Task #6040
openMetacat-index does not handle <references>
Description
I indexed a document from EVOS that uses a reference for a creator rather than the details of the person:
<creator><references>1359152217358</references></creator>
But in the index it shows up as "||" instead of following the reference back the the id where it was declared:
<associatedParty id="1359152217358">...
Updated by ben leinfelder over 11 years ago
Here is a bit of the bean definition used by indexing to pick out the content from EML
<bean id="eml.origin" class="org.dataone.cn.indexer.parser.CommonRootSolrField" p:multivalue="true" p:root-ref="originRoot"> <constructor-arg name="name" value="origin" /> </bean> <bean id="originRoot" class="org.dataone.cn.indexer.parser.utility.RootElement" p:name="origin" p:xPath="//dataset/creator" p:template="[individualName]||[organizationName]"> <property name="leafs"><list><ref bean="organizationNameLeaf"/></list></property> <property name="subRoots"><list><ref bean="individualNameRoot" /></list></property> </bean>
Updated by ben leinfelder about 11 years ago
- Target version changed from 2.1.0 to 2.1.1
Updated by ben leinfelder about 11 years ago
- Target version changed from 2.1.1 to 2.2.0
Updated by ben leinfelder about 11 years ago
- Target version changed from 2.2.0 to 2.2.1
Updated by ben leinfelder about 11 years ago
- Priority changed from Normal to High
- Target version changed from 2.2.1 to 2.2.0
Apparently this is fixed in cn-index-processor v1.2.0 -- so we will need to pull in this newer dependency in metacat-index and adjust the code accordingly.

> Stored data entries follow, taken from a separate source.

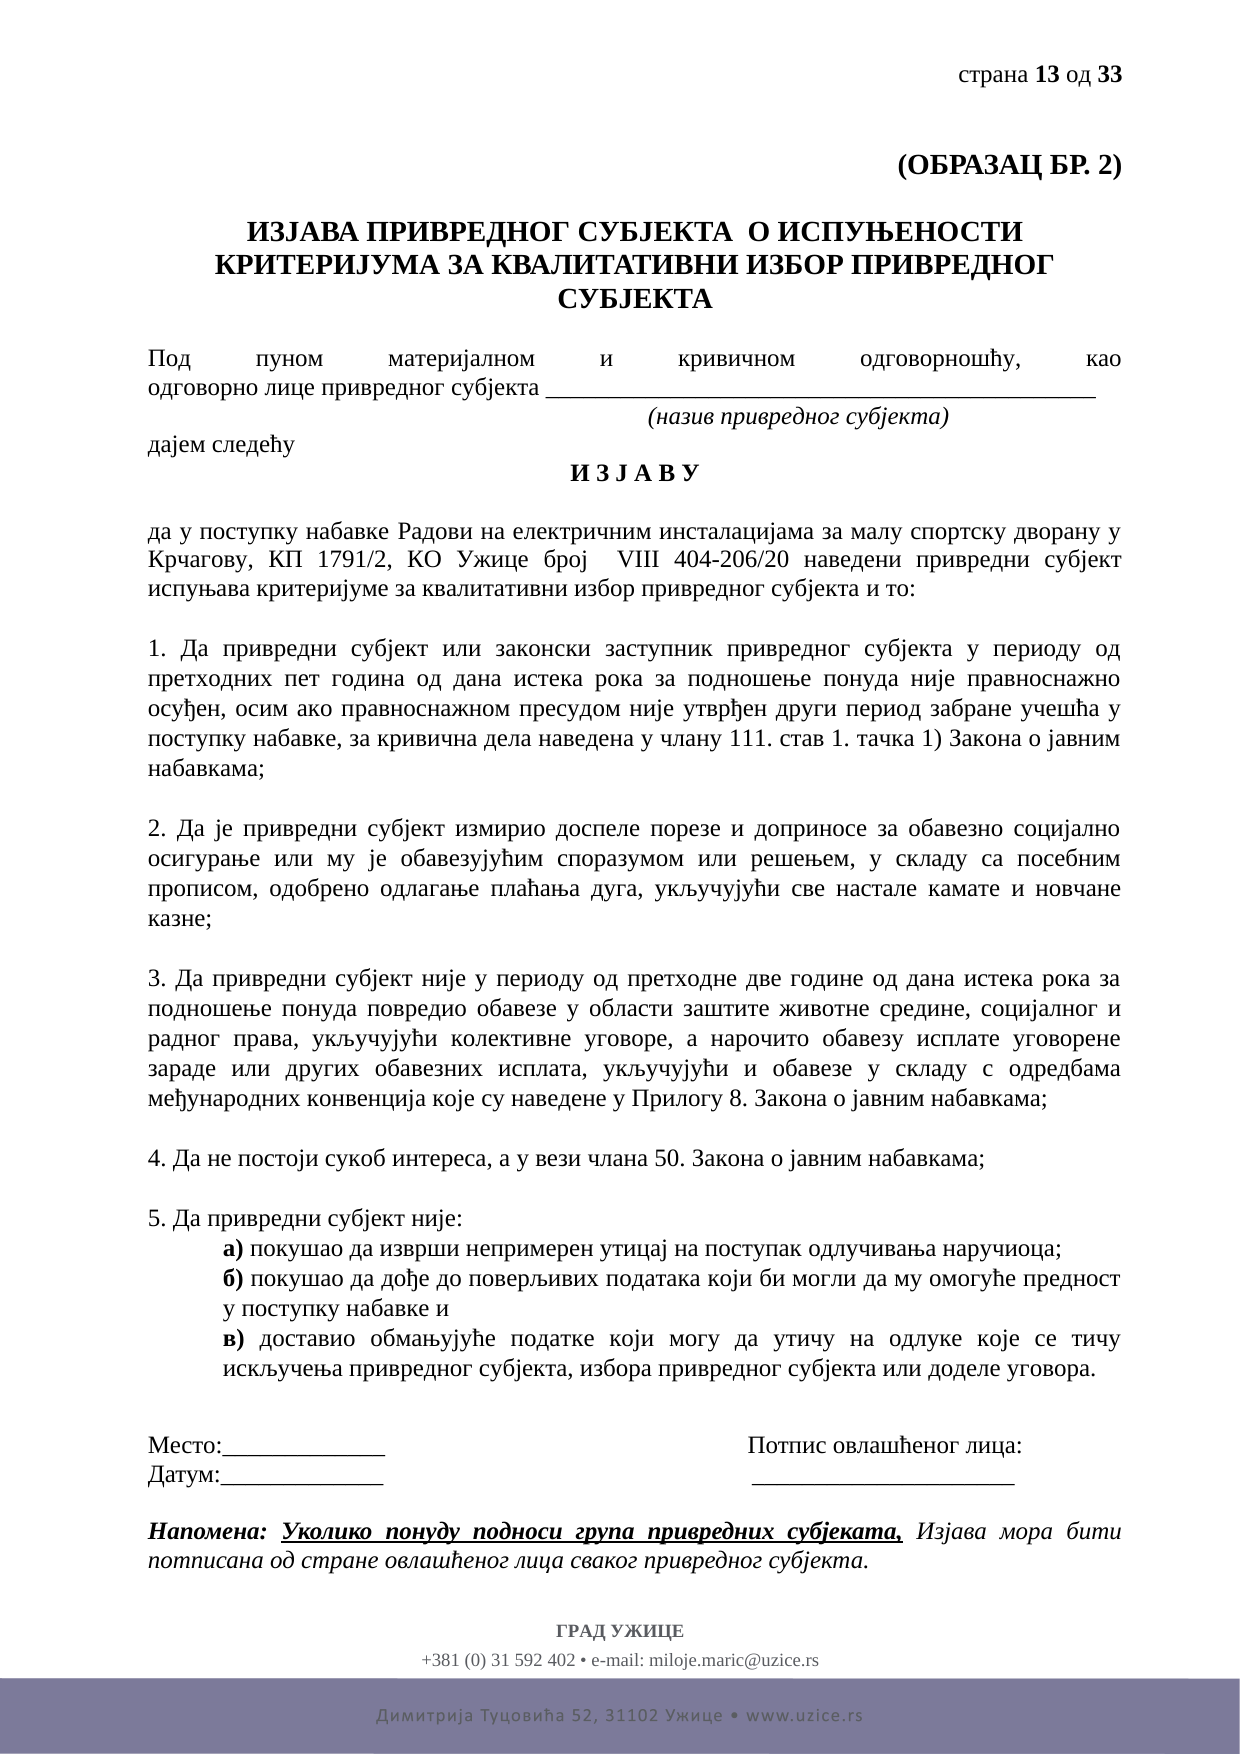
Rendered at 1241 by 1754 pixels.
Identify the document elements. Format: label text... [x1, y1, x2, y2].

text (назив привредног субјекта) [148, 401, 1122, 429]
text 5. Да привредни субјект није: [148, 1202, 1122, 1232]
text в) доставио обмањујуће податке који могу да утичу на одлуке које се тичу искључења привредног субјекта, избора привредног субјекта или доделе уговора. [223, 1322, 1122, 1382]
text да у поступку набавке Радови на електричним инсталацијама за малу спортску дворану у Крчагову, КП 1791/2, КО Ужице број VIII 404-206/20 наведени привредни субјект испуњава критеријуме за квалитативни избор привредног субјекта и то: [148, 516, 1122, 602]
text Датум:_____________ _____________________ [148, 1459, 1122, 1487]
picture [0, 1677, 1240, 1754]
text Место:_____________ Потпис овлашћеног лица: [148, 1430, 1122, 1459]
text а) покушао да изврши непримерен утицај на поступак одлучивања наручиоца; [148, 1232, 1122, 1262]
text ИЗЈАВА ПРИВРЕДНОГ СУБЈЕКТА О ИСПУЊЕНОСТИ КРИТЕРИЈУМА ЗА КВАЛИТАТИВНИ ИЗБОР ПРИВРЕДНОГ СУБЈЕКТА [148, 214, 1122, 314]
text И З Ј А В У [148, 458, 1122, 487]
text (ОБРАЗАЦ БР. 2) [148, 147, 1122, 180]
text 1. Да привредни субјект или законски заступник привредног субјекта у периоду од претходних пет година од дана истека рока за подношење понуда није правноснажно осуђен, осим ако правноснажном пресудом није утврђен други период забране учешћа у поступку набавке, за кривична дела наведена у члану 111. став 1. тачка 1) Закона о јавним набавкама; [148, 602, 1122, 782]
text Под пуном материјалном и кривичном одговорношћу, као одговорно лице привредног субјекта ____________________________________________ [148, 343, 1122, 401]
text 3. Да привредни субјект није у периоду од претходне две године од дана истека рока за подношење понуда повредио обавезе у области заштите животне средине, социјалног и радног права, укључујући колективне уговоре, а нарочито обавезу исплате уговорене зараде или других обавезних исплата, укључујући и обавезе у складу с одредбама међународних конвенција које су наведене у Прилогу 8. Закона о јавним набавкама; [148, 962, 1122, 1112]
text 2. Да је привредни субјект измирио доспеле порезе и доприносе за обавезно социјално осигурање или му је обавезујућим споразумом или решењем, у складу са посебним прописом, одобрено одлагање плаћања дуга, укључујући све настале камате и новчане казне; [148, 812, 1122, 932]
text 4. Да не постоји сукоб интереса, а у вези члана 50. Закона о јавним набавкама; [148, 1142, 1122, 1172]
text Напомена: Уколико понуду подноси група привредних субјеката, Изјава мора бити потписана од стране овлашћеног лица сваког привредног субјекта. [148, 1516, 1122, 1574]
text б) покушао да дође до поверљивих података који би могли да му омогуће предност у поступку набавке и [223, 1262, 1122, 1322]
text дајем следећу [148, 429, 1122, 458]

Updated by ben leinfelder about 11 years ago
- Target version changed from 2.2.0 to 2.2.1
Updated by ben leinfelder about 11 years ago
- Parent task set to #6114
This is included in the 1.2.0 d1 index release. It will not include || but instead will use blanks. Not a very great "solution" but better.
Updated by Matt Jones about 11 years ago
Spaces aren't really sufficient as a solution, and there are a lot of references fields in EML. We probably need to contribute a fix for this if Skye is not going to fix it for DataONE.

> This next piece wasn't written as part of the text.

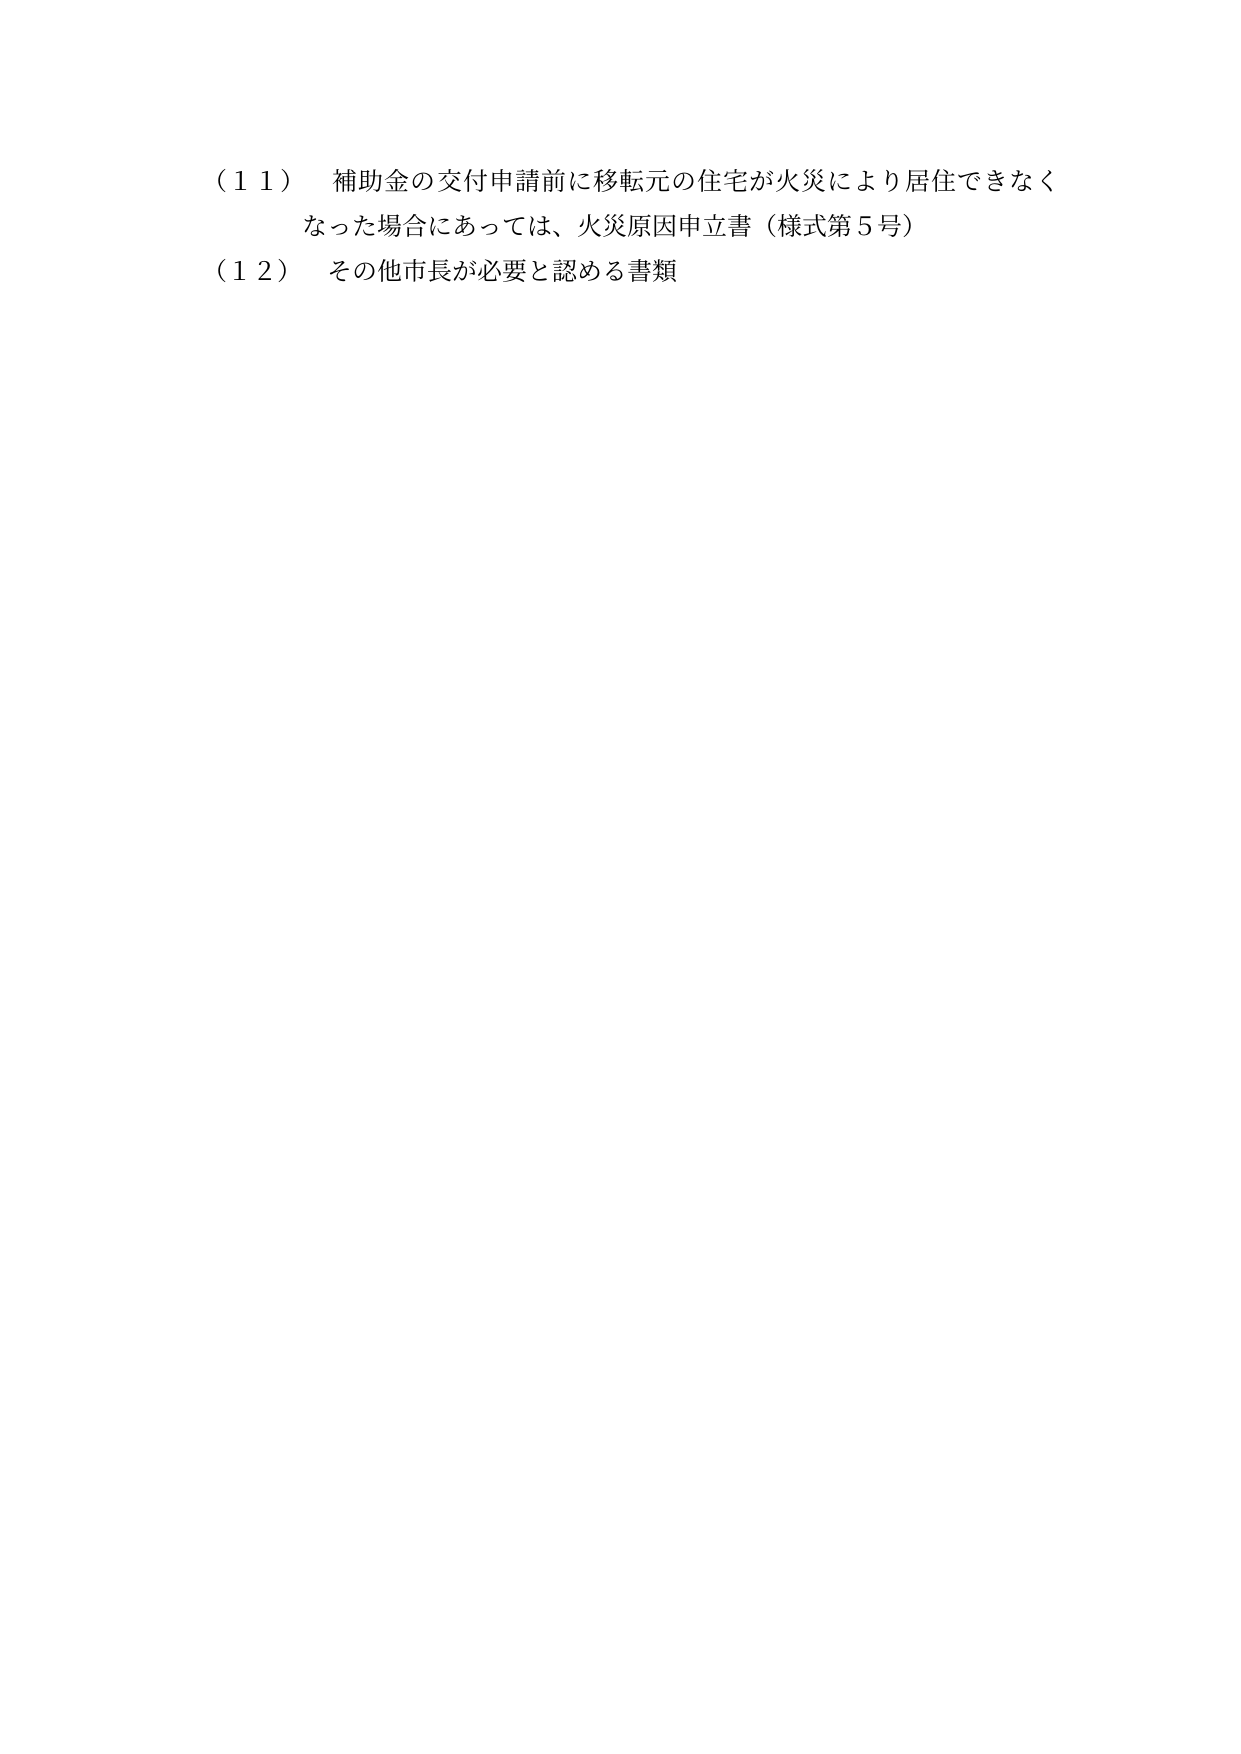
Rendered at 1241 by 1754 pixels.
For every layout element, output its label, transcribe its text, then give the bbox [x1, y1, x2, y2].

text （１２） その他市長が必要と認める書類 [177, 252, 1063, 287]
text （１１） 補助金の交付申請前に移転元の住宅が火災により居住できなくなった場合にあっては、火災原因申立書（様式第５号） [202, 162, 1063, 243]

Updated by Jing Tao about 11 years ago
Skye said that the sax parser is used to parse those information. This change may require to use DOM parser. It is a big change.

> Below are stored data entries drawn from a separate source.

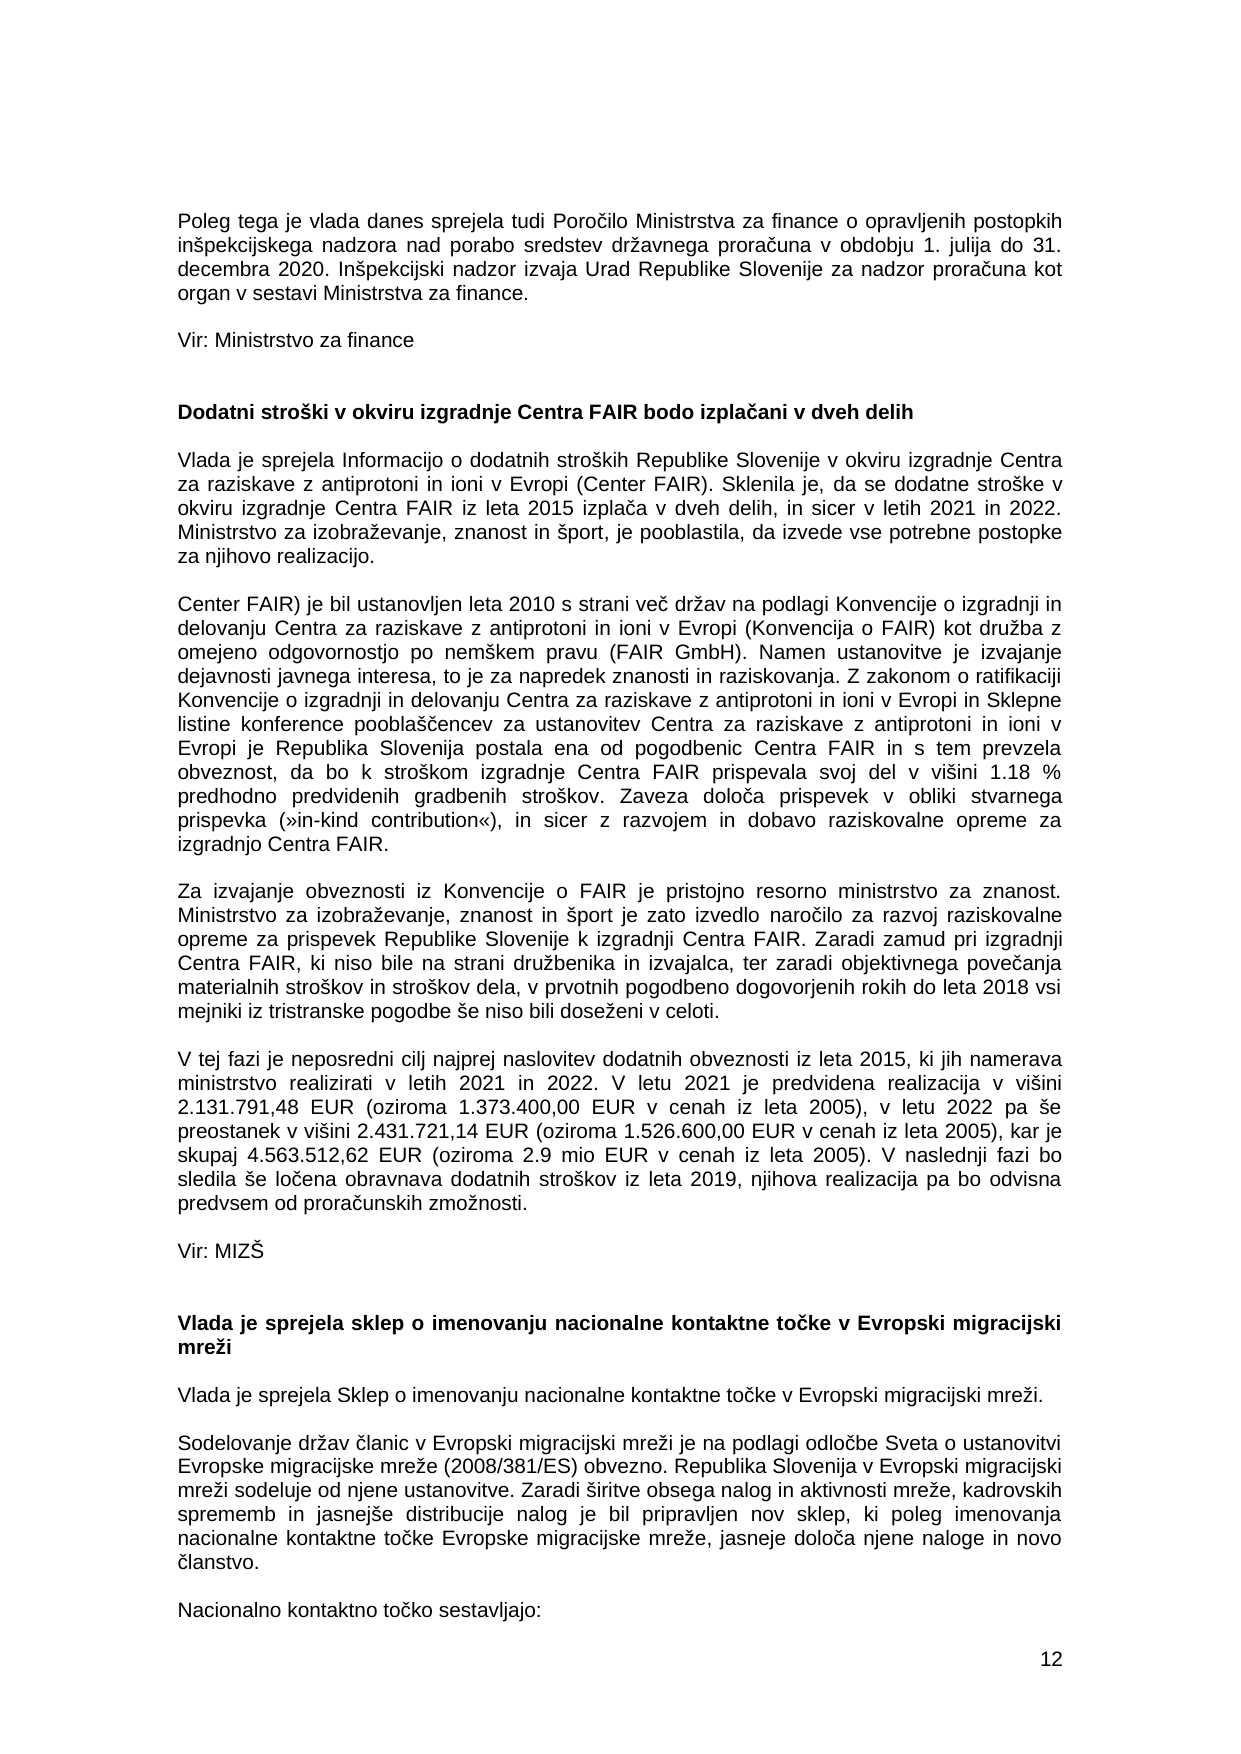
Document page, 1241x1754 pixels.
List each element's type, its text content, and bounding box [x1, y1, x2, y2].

text V tej fazi je neposredni cilj najprej naslovitev dodatnih obveznosti iz leta 2015, ki jih namerava ministrstvo realizirati v letih 2021 in 2022. V letu 2021 je predvidena realizacija v višini 2.131.791,48 EUR (oziroma 1.373.400,00 EUR v cenah iz leta 2005), v letu 2022 pa še preostanek v višini 2.431.721,14 EUR (oziroma 1.526.600,00 EUR v cenah iz leta 2005), kar je skupaj 4.563.512,62 EUR (oziroma 2.9 mio EUR v cenah iz leta 2005). V naslednji fazi bo sledila še ločena obravnava dodatnih stroškov iz leta 2019, njihova realizacija pa bo odvisna predvsem od proračunskih zmožnosti. [177, 1047, 1063, 1215]
text Za izvajanje obveznosti iz Konvencije o FAIR je pristojno resorno ministrstvo za znanost. Ministrstvo za izobraževanje, znanost in šport je zato izvedlo naročilo za razvoj raziskovalne opreme za prispevek Republike Slovenije k izgradnji Centra FAIR. Zaradi zamud pri izgradnji Centra FAIR, ki niso bile na strani družbenika in izvajalca, ter zaradi objektivnega povečanja materialnih stroškov in stroškov dela, v prvotnih pogodbeno dogovorjenih rokih do leta 2018 vsi mejniki iz tristranske pogodbe še niso bili doseženi v celoti. [177, 879, 1063, 1023]
text Sodelovanje držav članic v Evropski migracijski mreži je na podlagi odločbe Sveta o ustanovitvi Evropske migracijske mreže (2008/381/ES) obvezno. Republika Slovenija v Evropski migracijski mreži sodeluje od njene ustanovitve. Zaradi širitve obsega nalog in aktivnosti mreže, kadrovskih sprememb in jasnejše distribucije nalog je bil pripravljen nov sklep, ki poleg imenovanja nacionalne kontaktne točke Evropske migracijske mreže, jasneje določa njene naloge in novo članstvo. [177, 1430, 1063, 1574]
text Poleg tega je vlada danes sprejela tudi Poročilo Ministrstva za finance o opravljenih postopkih inšpekcijskega nadzora nad porabo sredstev državnega proračuna v obdobju 1. julija do 31. decembra 2020. Inšpekcijski nadzor izvaja Urad Republike Slovenije za nadzor proračuna kot organ v sestavi Ministrstva za finance. [177, 208, 1063, 304]
text Vir: Ministrstvo za finance [177, 328, 1063, 352]
text Vlada je sprejela Informacijo o dodatnih stroških Republike Slovenije v okviru izgradnje Centra za raziskave z antiprotoni in ioni v Evropi (Center FAIR). Sklenila je, da se dodatne stroške v okviru izgradnje Centra FAIR iz leta 2015 izplača v dveh delih, in sicer v letih 2021 in 2022. Ministrstvo za izobraževanje, znanost in šport, je pooblastila, da izvede vse potrebne postopke za njihovo realizacijo. [177, 448, 1063, 568]
text Vlada je sprejela Sklep o imenovanju nacionalne kontaktne točke v Evropski migracijski mreži. [177, 1382, 1063, 1406]
text Center FAIR) je bil ustanovljen leta 2010 s strani več držav na podlagi Konvencije o izgradnji in delovanju Centra za raziskave z antiprotoni in ioni v Evropi (Konvencija o FAIR) kot družba z omejeno odgovornostjo po nemškem pravu (FAIR GmbH). Namen ustanovitve je izvajanje dejavnosti javnega interesa, to je za napredek znanosti in raziskovanja. Z zakonom o ratifikaciji Konvencije o izgradnji in delovanju Centra za raziskave z antiprotoni in ioni v Evropi in Sklepne listine konference pooblaščencev za ustanovitev Centra za raziskave z antiprotoni in ioni v Evropi je Republika Slovenija postala ena od pogodbenic Centra FAIR in s tem prevzela obveznost, da bo k stroškom izgradnje Centra FAIR prispevala svoj del v višini 1.18 % predhodno predvidenih gradbenih stroškov. Zaveza določa prispevek v obliki stvarnega prispevka (»in-kind contribution«), in sicer z razvojem in dobavo raziskovalne opreme za izgradnjo Centra FAIR. [177, 592, 1063, 855]
text Vlada je sprejela sklep o imenovanju nacionalne kontaktne točke v Evropski migracijski mreži [177, 1311, 1063, 1358]
text Nacionalno kontaktno točko sestavljajo: [177, 1598, 1063, 1622]
text Vir: MIZŠ [177, 1239, 1063, 1263]
text Dodatni stroški v okviru izgradnje Centra FAIR bodo izplačani v dveh delih [177, 400, 1063, 424]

Updated by ben leinfelder about 11 years ago
Even with a SAX parser, the implementation could keep track of all elements with "id" attributes and anytime a "references" element is encountered, substitute with that node. The tricky part would be when we encounter a references element before the actual element that declares the id -- would have to track the references that are unfulfilled and fill them in when we actually get to the id elements.